Clinical Report: Interpretable Models for Forecasting Early-Onset Hypertension
Overview
This study introduces DSRegPSOP, a symbolic regression approach that develops interpretable models for predicting early-onset hypertension. The models demonstrate predictive performance comparable to advanced machine learning techniques while maintaining clinical interpretability.
Background
Early-onset hypertension is a significant health concern due to its association with increased cardiovascular risk. Understanding the multifactorial determinants of hypertension is crucial for early intervention and prevention strategies. The Tlalpan 2020 cohort provides a unique dataset to explore these determinants in clinically healthy adults, enhancing the potential for effective predictive modeling.
Data Highlights
No numerical data available.
Key Findings
DSRegPSOP produced interpretable mathematical models for early-onset hypertension.
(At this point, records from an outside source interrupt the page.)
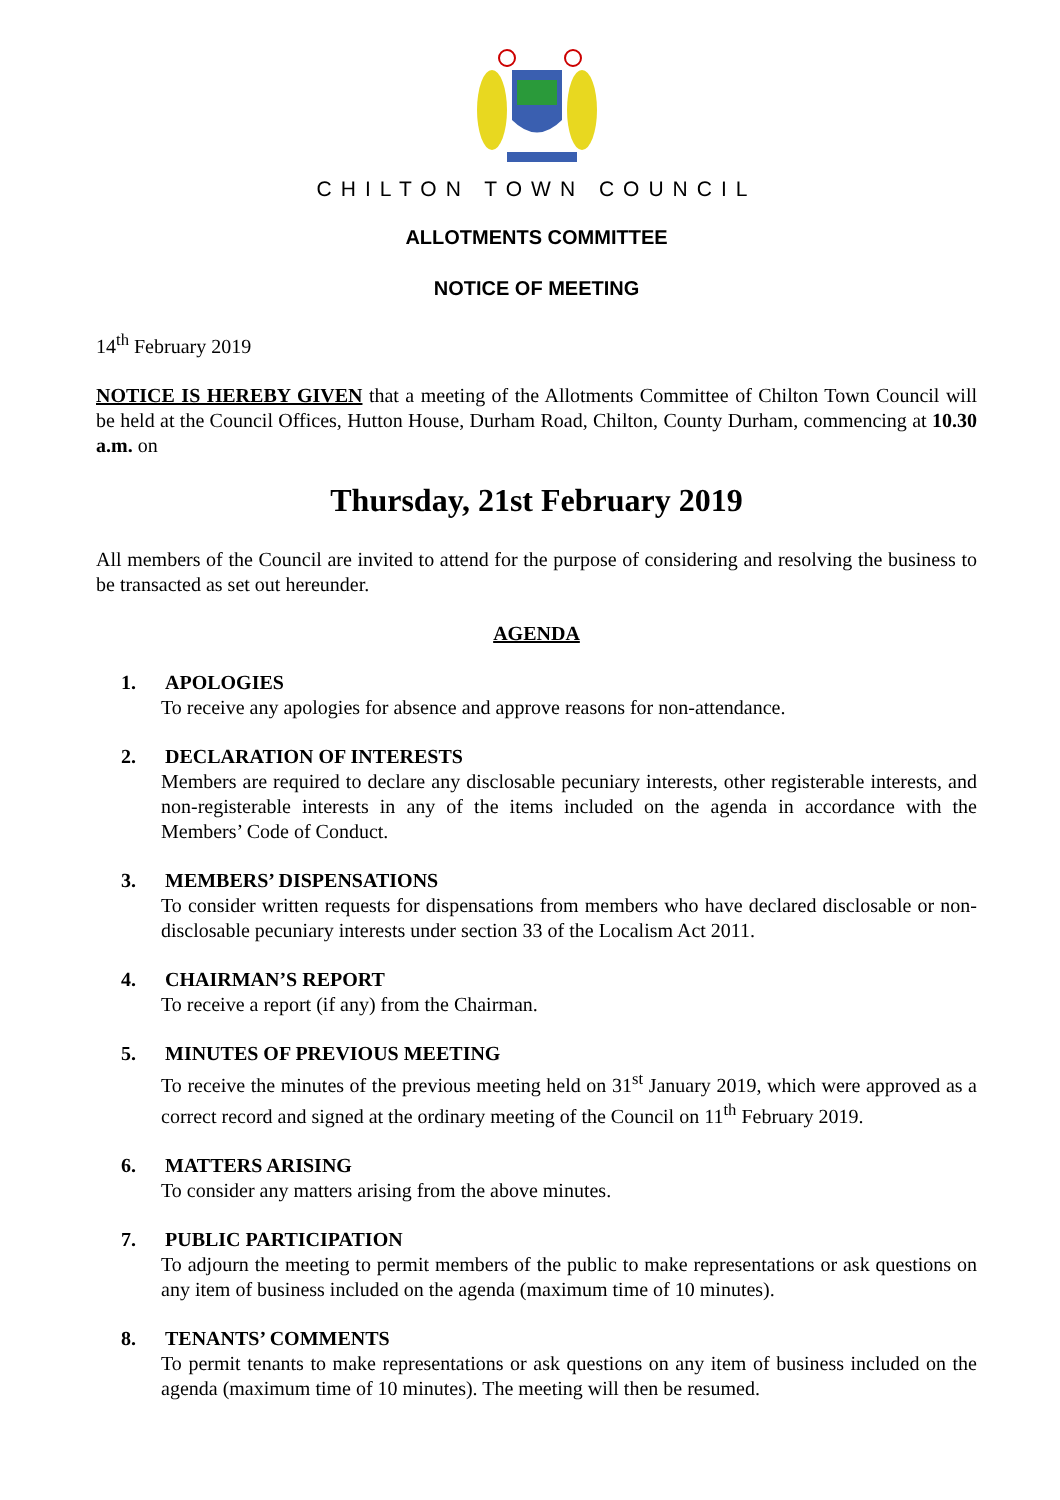CHILTON TOWN COUNCIL
ALLOTMENTS COMMITTEE
NOTICE OF MEETING
14<sup>th</sup> February 2019
NOTICE IS HEREBY GIVEN that a meeting of the Allotments Committee of Chilton Town Council will be held at the Council Offices, Hutton House, Durham Road, Chilton, County Durham, commencing at 10.30 a.m. on
Thursday, 21st February 2019
All members of the Council are invited to attend for the purpose of considering and resolving the business to be transacted as set out hereunder.
AGENDA
1. APOLOGIES
To receive any apologies for absence and approve reasons for non-attendance.
2. DECLARATION OF INTERESTS
Members are required to declare any disclosable pecuniary interests, other registerable interests, and non-registerable interests in any of the items included on the agenda in accordance with the Members’ Code of Conduct.
3. MEMBERS’ DISPENSATIONS
To consider written requests for dispensations from members who have declared disclosable or non-disclosable pecuniary interests under section 33 of the Localism Act 2011.
4. CHAIRMAN’S REPORT
To receive a report (if any) from the Chairman.
5. MINUTES OF PREVIOUS MEETING
To receive the minutes of the previous meeting held on 31<sup>st</sup> January 2019, which were approved as a correct record and signed at the ordinary meeting of the Council on 11<sup>th</sup> February 2019.
6. MATTERS ARISING
To consider any matters arising from the above minutes.
7. PUBLIC PARTICIPATION
To adjourn the meeting to permit members of the public to make representations or ask questions on any item of business included on the agenda (maximum time of 10 minutes).
8. TENANTS’ COMMENTS
To permit tenants to make representations or ask questions on any item of business included on the agenda (maximum time of 10 minutes). The meeting will then be resumed.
The models maintained predictive performance comparable to state-of-the-art machine learning algorithms.
Key predictors of early-onset hypertension were identified through the models.
The study utilized a nested case-control design based on a 10-year prospective cohort.
Addressed class imbalance using oversampling and SMOTE-based strategies.
Clinical Implications
The development of interpretable models like DSRegPSOP can enhance clinical decision-making by providing clear insights into hypertension risk factors. These models may support early prevention strategies, pending further validation in independent cohorts.
Conclusion
DSRegPSOP offers a promising approach to hypertension risk assessment, emphasizing the need for interpretable models in clinical practice. Future validation studies are essential to confirm its utility in diverse populations.